Congressional Cuts To Global Health R&D Spending Would Hinder Preparations For New Pandemic Threats

The movie “‘Contagion’ is fiction, but truth closely trails behind. It tells an effective story of why we need new vaccines, tests, drugs, and other tools to prevent, diagnose, and treat diseases to address existing and emerging global health threats,” Kaitlin Christenson, coalition director of the Global Health Technologies Coalition (GHTC), writes in an opinion piece in The Hill’s “Congress Blog.” She notes the world has “been dealing with multiple new threats” over the past few years, adding, “We will surely face new pandemic threats, and we already face other emerging ones such as dengue fever and drug-resistant tuberculosis (TB).” 

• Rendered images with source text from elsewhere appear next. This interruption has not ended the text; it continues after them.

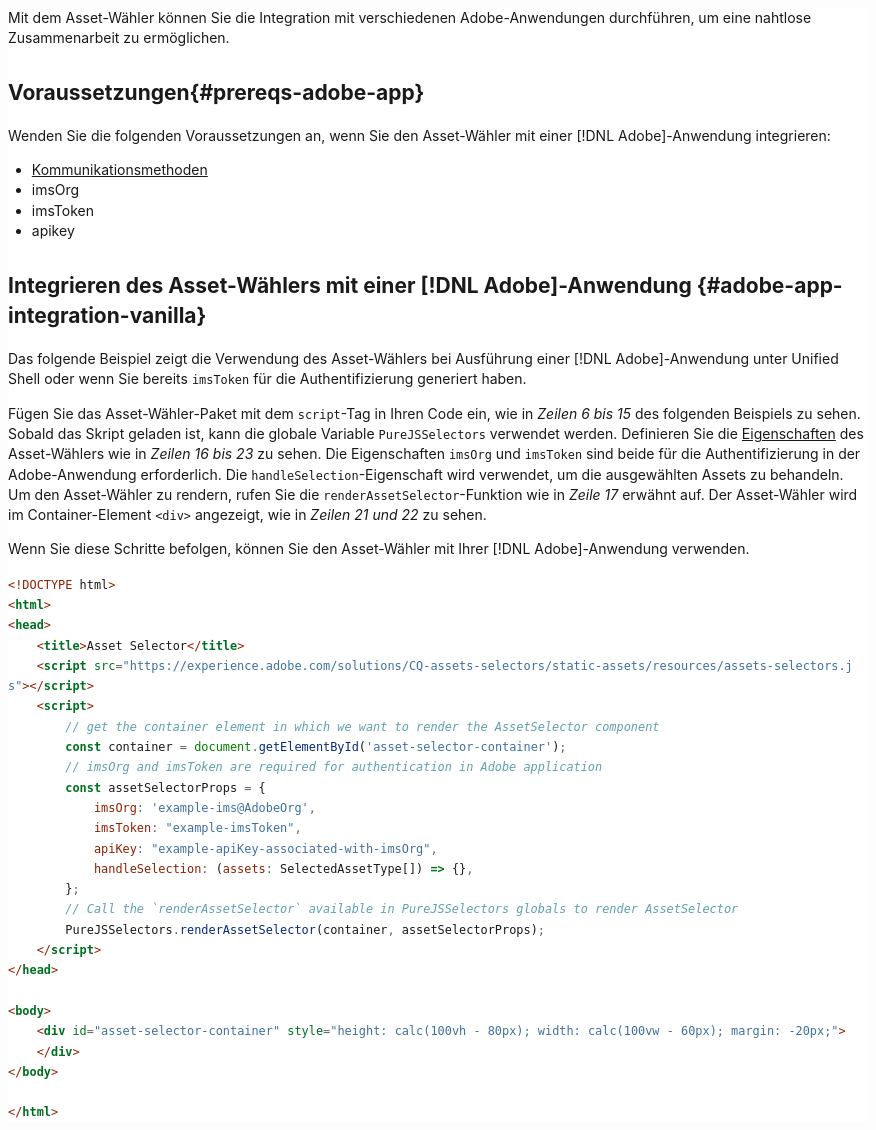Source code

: 
Mit dem Asset-Wähler können Sie die Integration mit verschiedenen Adobe-Anwendungen durchführen, um eine nahtlose Zusammenarbeit zu ermöglichen.

## Voraussetzungen{#prereqs-adobe-app}

Wenden Sie die folgenden Voraussetzungen an, wenn Sie den Asset-Wähler mit einer [!DNL Adobe]-Anwendung integrieren:

* [Kommunikationsmethoden](/help/assets/overview-asset-selector.md#prereqs)
* imsOrg
* imsToken
* apikey

## Integrieren des Asset-Wählers mit einer [!DNL Adobe]-Anwendung {#adobe-app-integration-vanilla}

Das folgende Beispiel zeigt die Verwendung des Asset-Wählers bei Ausführung einer [!DNL Adobe]-Anwendung unter Unified Shell oder wenn Sie bereits `imsToken` für die Authentifizierung generiert haben.

Fügen Sie das Asset-Wähler-Paket mit dem `script`-Tag in Ihren Code ein, wie in _Zeilen 6 bis 15_ des folgenden Beispiels zu sehen. Sobald das Skript geladen ist, kann die globale Variable `PureJSSelectors` verwendet werden. Definieren Sie die [Eigenschaften](/help/assets/asset-selector-properties.md) des Asset-Wählers wie in _Zeilen 16 bis 23_ zu sehen. Die Eigenschaften `imsOrg` und `imsToken` sind beide für die Authentifizierung in der Adobe-Anwendung erforderlich. Die `handleSelection`-Eigenschaft wird verwendet, um die ausgewählten Assets zu behandeln. Um den Asset-Wähler zu rendern, rufen Sie die `renderAssetSelector`-Funktion wie in _Zeile 17_ erwähnt auf. Der Asset-Wähler wird im Container-Element `<div>` angezeigt, wie in _Zeilen 21 und 22_ zu sehen.

Wenn Sie diese Schritte befolgen, können Sie den Asset-Wähler mit Ihrer [!DNL Adobe]-Anwendung verwenden.

```html {line-numbers="true"}
<!DOCTYPE html>
<html>
<head>
    <title>Asset Selector</title>
    <script src="https://experience.adobe.com/solutions/CQ-assets-selectors/static-assets/resources/assets-selectors.js"></script>
    <script>
        // get the container element in which we want to render the AssetSelector component
        const container = document.getElementById('asset-selector-container');
        // imsOrg and imsToken are required for authentication in Adobe application
        const assetSelectorProps = {
            imsOrg: 'example-ims@AdobeOrg',
            imsToken: "example-imsToken",
            apiKey: "example-apiKey-associated-with-imsOrg",
            handleSelection: (assets: SelectedAssetType[]) => {},
        };
        // Call the `renderAssetSelector` available in PureJSSelectors globals to render AssetSelector
        PureJSSelectors.renderAssetSelector(container, assetSelectorProps);
    </script>
</head>

<body>
    <div id="asset-selector-container" style="height: calc(100vh - 80px); width: calc(100vw - 60px); margin: -20px;">
    </div>
</body>

</html>
```
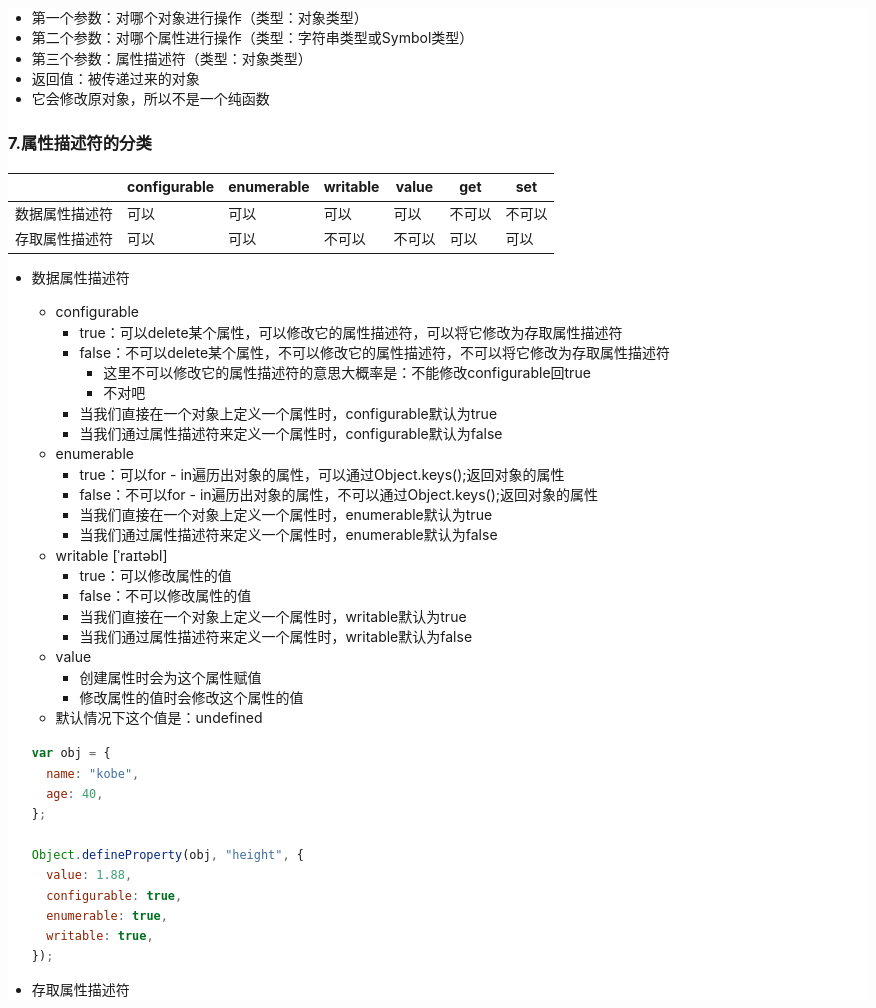 - 第一个参数：对哪个对象进行操作（类型：对象类型）
- 第二个参数：对哪个属性进行操作（类型：字符串类型或Symbol类型）
- 第三个参数：属性描述符（类型：对象类型）
- 返回值：被传递过来的对象
- 它会修改原对象，所以不是一个纯函数

### 7.属性描述符的分类

|                | configurable | enumerable | writable | value  | get    | set    |
| -------------- | ------------ | ---------- | -------- | ------ | ------ | ------ |
| 数据属性描述符 | 可以         | 可以       | 可以     | 可以   | 不可以 | 不可以 |
| 存取属性描述符 | 可以         | 可以       | 不可以   | 不可以 | 可以   | 可以   |

- 数据属性描述符

  - configurable
    - true：可以delete某个属性，可以修改它的属性描述符，可以将它修改为存取属性描述符
    - false：不可以delete某个属性，不可以修改它的属性描述符，不可以将它修改为存取属性描述符
      - 这里不可以修改它的属性描述符的意思大概率是：不能修改configurable回true
      - 不对吧
    - 当我们直接在一个对象上定义一个属性时，configurable默认为true
    - 当我们通过属性描述符来定义一个属性时，configurable默认为false
  - enumerable
    - true：可以for - in遍历出对象的属性，可以通过Object.keys();返回对象的属性
    - false：不可以for - in遍历出对象的属性，不可以通过Object.keys();返回对象的属性
    - 当我们直接在一个对象上定义一个属性时，enumerable默认为true
    - 当我们通过属性描述符来定义一个属性时，enumerable默认为false
  - writable [ˈraɪtəbl] 
    - true：可以修改属性的值
    - false：不可以修改属性的值
    - 当我们直接在一个对象上定义一个属性时，writable默认为true
    - 当我们通过属性描述符来定义一个属性时，writable默认为false
  - value
    - 创建属性时会为这个属性赋值
    - 修改属性的值时会修改这个属性的值
  - 默认情况下这个值是：undefined
  
  ```js
  var obj = {
    name: "kobe",
    age: 40,
  };
  
  Object.defineProperty(obj, "height", {
    value: 1.88,
    configurable: true,
    enumerable: true,
    writable: true,
  });
  ```
  
- 存取属性描述符

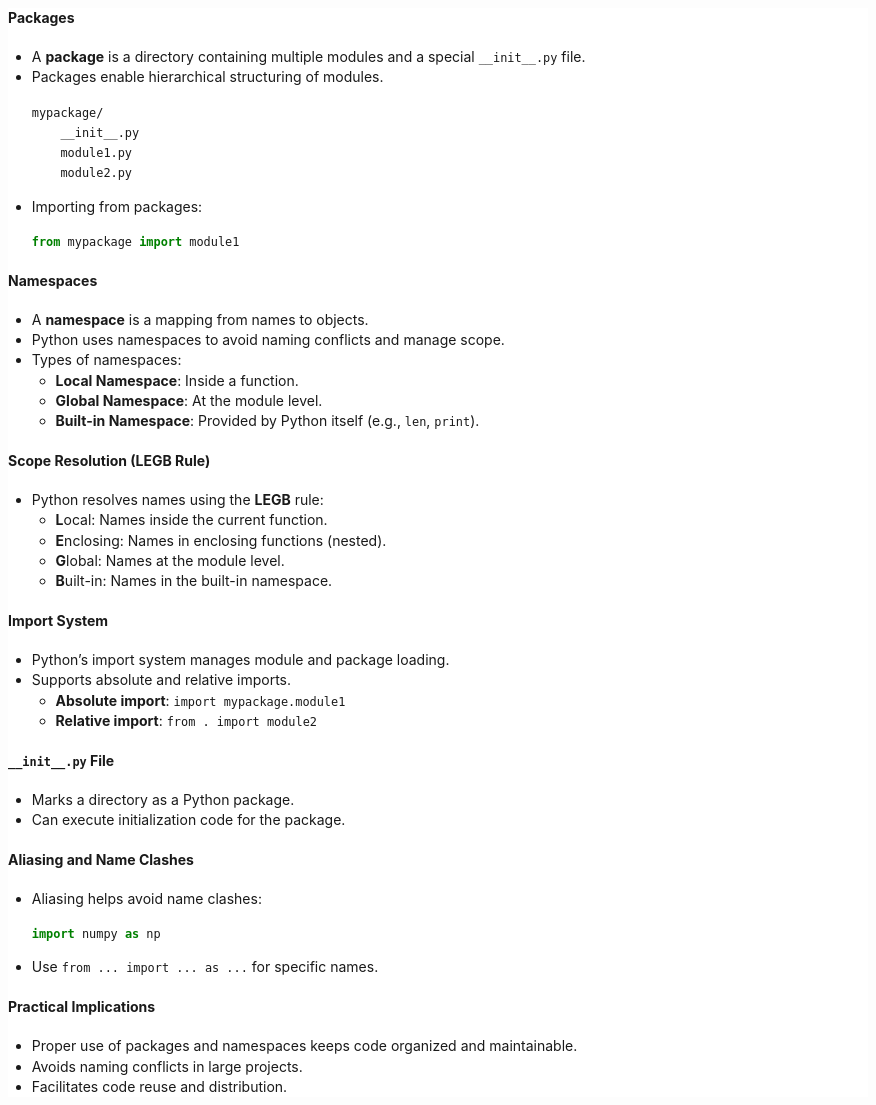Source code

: #### Packages
- A **package** is a directory containing multiple modules and a special `__init__.py` file.
- Packages enable hierarchical structuring of modules.
    ```
    mypackage/
        __init__.py
        module1.py
        module2.py
    ```
- Importing from packages:
    ```python
    from mypackage import module1
    ```

#### Namespaces
- A **namespace** is a mapping from names to objects.
- Python uses namespaces to avoid naming conflicts and manage scope.
- Types of namespaces:
    - **Local Namespace**: Inside a function.
    - **Global Namespace**: At the module level.
    - **Built-in Namespace**: Provided by Python itself (e.g., `len`, `print`).

#### Scope Resolution (LEGB Rule)
- Python resolves names using the **LEGB** rule:
    - **L**ocal: Names inside the current function.
    - **E**nclosing: Names in enclosing functions (nested).
    - **G**lobal: Names at the module level.
    - **B**uilt-in: Names in the built-in namespace.

#### Import System
- Python’s import system manages module and package loading.
- Supports absolute and relative imports.
    - **Absolute import**: `import mypackage.module1`
    - **Relative import**: `from . import module2`

#### `__init__.py` File
- Marks a directory as a Python package.
- Can execute initialization code for the package.

#### Aliasing and Name Clashes
- Aliasing helps avoid name clashes:
    ```python
    import numpy as np
    ```
- Use `from ... import ... as ...` for specific names.

#### Practical Implications
- Proper use of packages and namespaces keeps code organized and maintainable.
- Avoids naming conflicts in large projects.
- Facilitates code reuse and distribution.
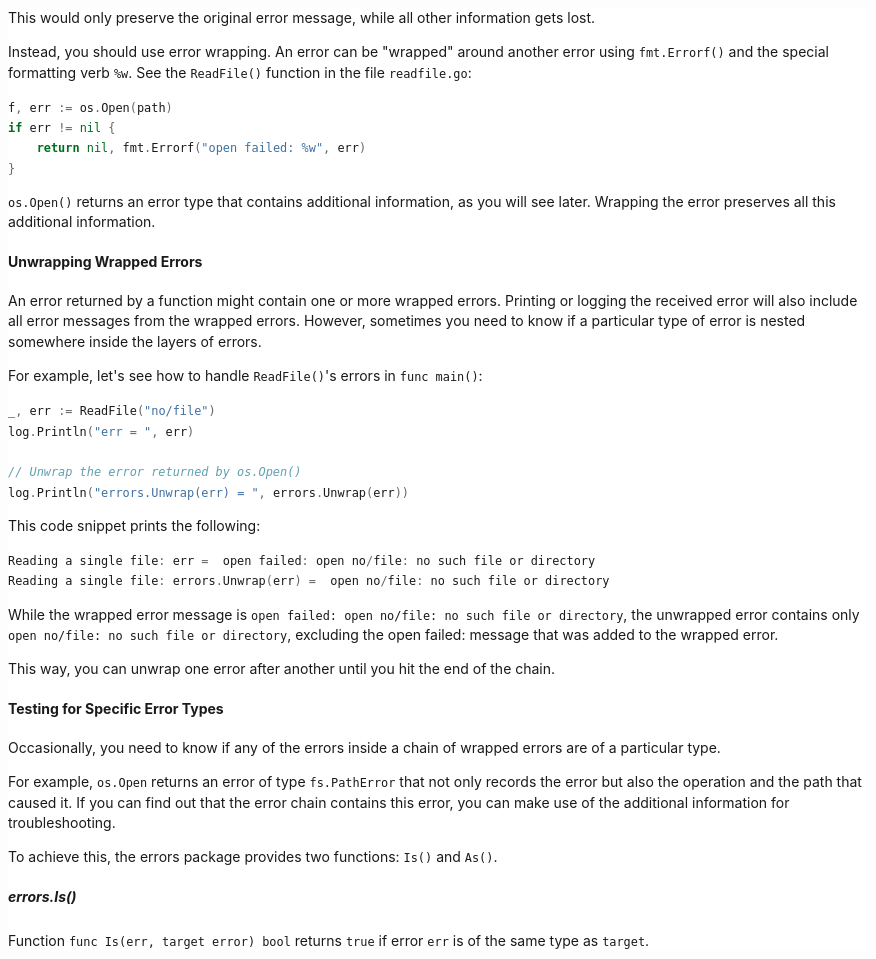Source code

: This would only preserve the original error message, while all other information gets lost.

Instead, you should use error wrapping. An error can be "wrapped" around another error using `fmt.Errorf()` and the special formatting verb `%w`. See the `ReadFile()` function in the file `readfile.go`:

```go
f, err := os.Open(path)
if err != nil {
    return nil, fmt.Errorf("open failed: %w", err)
}
```

`os.Open()` returns an error type that contains additional information, as you will see later. Wrapping the error preserves all this additional information.

#### Unwrapping Wrapped Errors

An error returned by a function might contain one or more wrapped errors. Printing or logging the received error will also include all error messages from the wrapped errors. However, sometimes you need to know if a particular type of error is nested somewhere inside the layers of errors.

For example, let's see how to handle `ReadFile()`'s errors in `func main()`:

```go
_, err := ReadFile("no/file")
log.Println("err = ", err)

// Unwrap the error returned by os.Open()
log.Println("errors.Unwrap(err) = ", errors.Unwrap(err))
```

This code snippet prints the following:

```go
Reading a single file: err =  open failed: open no/file: no such file or directory
Reading a single file: errors.Unwrap(err) =  open no/file: no such file or directory
```

While the wrapped error message is `open failed: open no/file: no such file or directory`, the unwrapped error contains only `open no/file: no such file or directory`, excluding the open failed: message that was added to the wrapped error.

This way, you can unwrap one error after another until you hit the end of the chain.

#### Testing for Specific Error Types

Occasionally, you need to know if any of the errors inside a chain of wrapped errors are of a particular type.

For example, `os.Open` returns an error of type `fs.PathError` that not only records the error but also the operation and the path that caused it. If you can find out that the error chain contains this error, you can make use of the additional information for troubleshooting.

To achieve this, the errors package provides two functions: `Is()` and `As()`.

##### errors.Is()

Function `func Is(err, target error) bool` returns `true` if error `err` is of the same type as `target`.
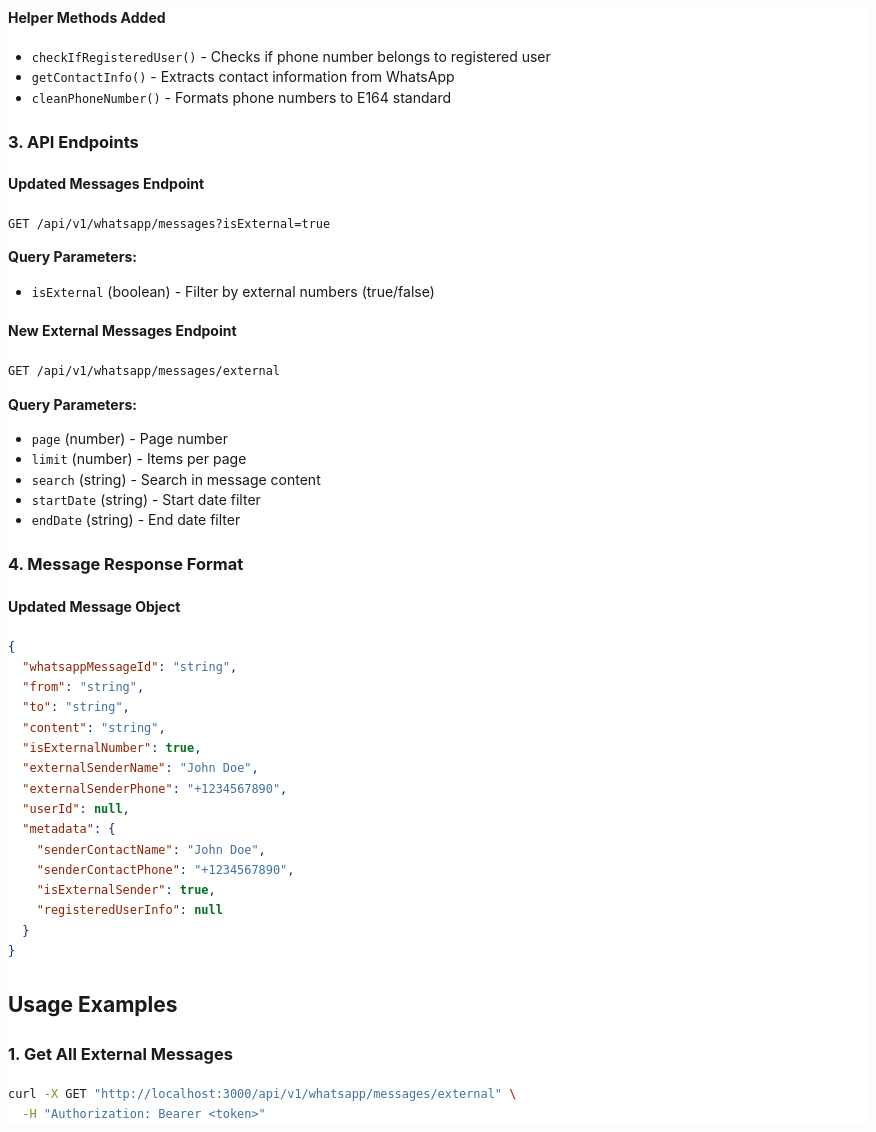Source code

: #### Helper Methods Added
- `checkIfRegisteredUser()` - Checks if phone number belongs to registered user
- `getContactInfo()` - Extracts contact information from WhatsApp
- `cleanPhoneNumber()` - Formats phone numbers to E164 standard

### 3. API Endpoints

#### Updated Messages Endpoint
```
GET /api/v1/whatsapp/messages?isExternal=true
```

**Query Parameters:**
- `isExternal` (boolean) - Filter by external numbers (true/false)

#### New External Messages Endpoint
```
GET /api/v1/whatsapp/messages/external
```

**Query Parameters:**
- `page` (number) - Page number
- `limit` (number) - Items per page  
- `search` (string) - Search in message content
- `startDate` (string) - Start date filter
- `endDate` (string) - End date filter

### 4. Message Response Format

#### Updated Message Object
```json
{
  "whatsappMessageId": "string",
  "from": "string",
  "to": "string", 
  "content": "string",
  "isExternalNumber": true,
  "externalSenderName": "John Doe",
  "externalSenderPhone": "+1234567890",
  "userId": null,
  "metadata": {
    "senderContactName": "John Doe",
    "senderContactPhone": "+1234567890", 
    "isExternalSender": true,
    "registeredUserInfo": null
  }
}
```

## Usage Examples

### 1. Get All External Messages
```bash
curl -X GET "http://localhost:3000/api/v1/whatsapp/messages/external" \
  -H "Authorization: Bearer <token>"
```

“Congress is now considering funding for the U.S. portfolio on global health, including research and development (R&D). Signs are that global health R&D funding will be reduced. Now is not the time to cut back,” Christenson writes. With many innovations, including drugs, vaccines, tests, and other health products under various stages of development, “about to enter more expensive end-stage clinical trials …  [w]e need to reach the finish line with” the stakeholders involved in making these innovations a reality, she writes, concluding, “Increased U.S. investment in global health research will help us get there, and help us prepare against potentially devastating outbreaks” (9/14).

The KFF Daily Global Health Policy Report summarized news and information on global health policy from hundreds of sources, from May 2009 through December 2020. All summaries are archived and available via search.